The German teenager had married a Muslim Arab she met online after arriving in the group's territory, Iraqi officials told the AP, speaking on condition of anonymity because the information was not public. They said Wenzel was one of 26 foreigners arrested in Mosul since the retreat of the extremists there.
Haase, the German prosecutor, told the AP that his office had "not applied for an arrest warrant and will therefore not be able to request extradition."
"There is the possibility that Linda might be put on trial in Iraq," Haase added last week. "She might be expelled for being a foreigner or, because she is a minor reported missing in Germany, she could be handed over to Germany."
The 26 foreigners found in Mosul included two men, eight children and 16 women, the Iraqi officials said. Some of those arrested were from Chechnya, and the women were from Russia, Iran, Syria, France, Belgium and Germany.
In addition to Wenzel, the Iraqis found three other women from Germany, with roots in Morocco, Algeria and Chechnya. The Iraqi officials said the German-Moroccan woman has a child and both were arrested in Mosul about ten days ago.
More than 930 people, among them several girls and young women, have left Germany to join ISIS in Syria and Iraq in recent years, the German news agency dpa reported.
While some have been killed in battle and suicide bombings and others have returned to Germany, there's also a large number that are unaccounted for, German security officials say. Many of them were radicalized via social media.

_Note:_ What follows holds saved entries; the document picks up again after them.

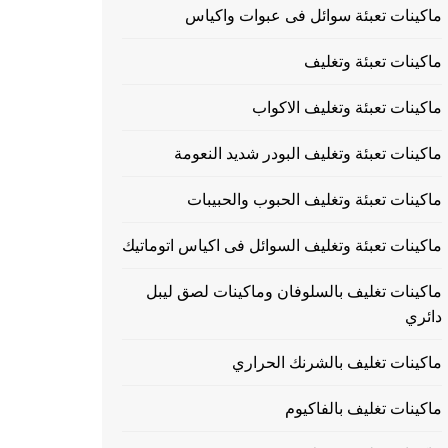
ماكينات تعبئة سوائل فى عبوات واكياس
ماكينات تعبئة وتغليف
ماكينات تعبئة وتغليف الاكواب
ماكينات تعبئة وتغليف البودر شديد النعومة
ماكينات تعبئة وتغليف الحبوب والحبيبات
ماكينات تعبئة وتغليف السوائل فى اكياس اتوماتيك
ماكينات تغليف بالسلوفان وماكينات لصق ليبل
دائري
ماكينات تغليف بالشرنك الحراري
ماكينات تغليف بالفاكيوم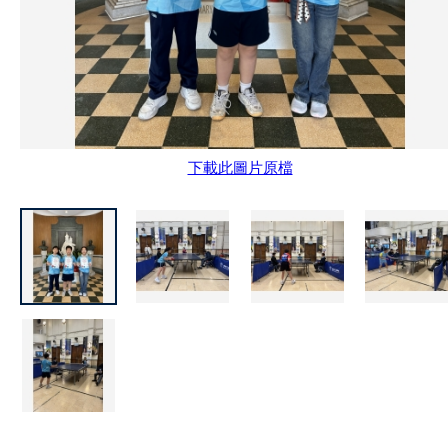
下載此圖片原檔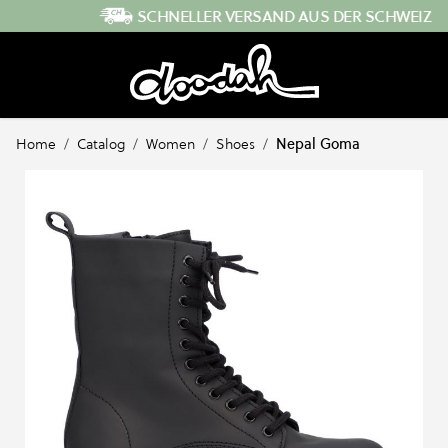
Direkt zum Inhalt
SCHNELLER VERSAND AUS DER SCHWEIZ
Home
/
Catalog
/
Women
/
Shoes
/
Nepal Goma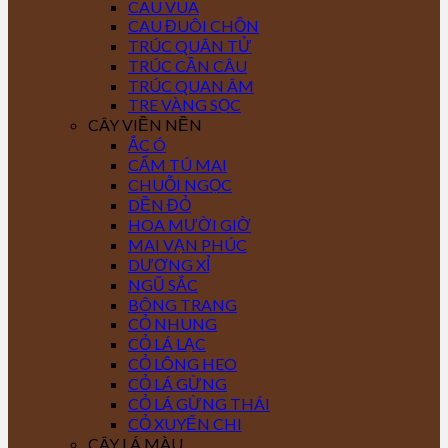
CAU VUA
CAU ĐUÔI CHỒN
TRÚC QUÂN TỬ
TRÚC CẦN CÂU
TRÚC QUAN ÂM
TRE VÀNG SỌC
CÂY VIỀN NỀN
ẮC Ó
CẨM TÚ MAI
CHUỖI NGỌC
DỀN ĐỎ
HOA MƯỜI GIỜ
MAI VẠN PHÚC
DƯƠNG XỈ
NGŨ SẮC
BÔNG TRANG
CỎ NHUNG
CỎ LÁ LẠC
CỎ LÔNG HEO
CỎ LÁ GỪNG
CỎ LÁ GỪNG THÁI
CỎ XUYẾN CHI
CÂY LÁ MÀU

Local newspapers reported last year that Wenzel was in touch with ISIS members online before she ran away from home. She started wearing long gowns before she disappeared from her family's home last summer. Her mother later found a copy of the girl's plane ticket to Turkey under a bed, German media reported.
The mayor of Pulsnitz, Barbara Kueke, told dpa on Saturday that she was relieved the girl had been found. She described the teenager's family as very reclusive.
Lueke said the school had been aware of the girl's conversion to Islam and the principal had talked to the parents about it, adding that "it was very surprising, though, that the girl has been radicalized in such a way."
In a different case, a French woman captured earlier this month in Mosul with her four children is facing possible prosecution in Iraq for allegedly collaborating with ISIS.
The woman, believed to be in her 30s, was arrested July 9 along with her two sons and two daughters in a basement in Mosul's Old City, according to Iraqi intelligence officials.
Two Iraqi intelligence officials told the AP on Wednesday that the woman is being investigated in Baghdad and could face terrorism charges for illegally entering Iraq and joining ISIS, and that the French government wants the children handed over to France.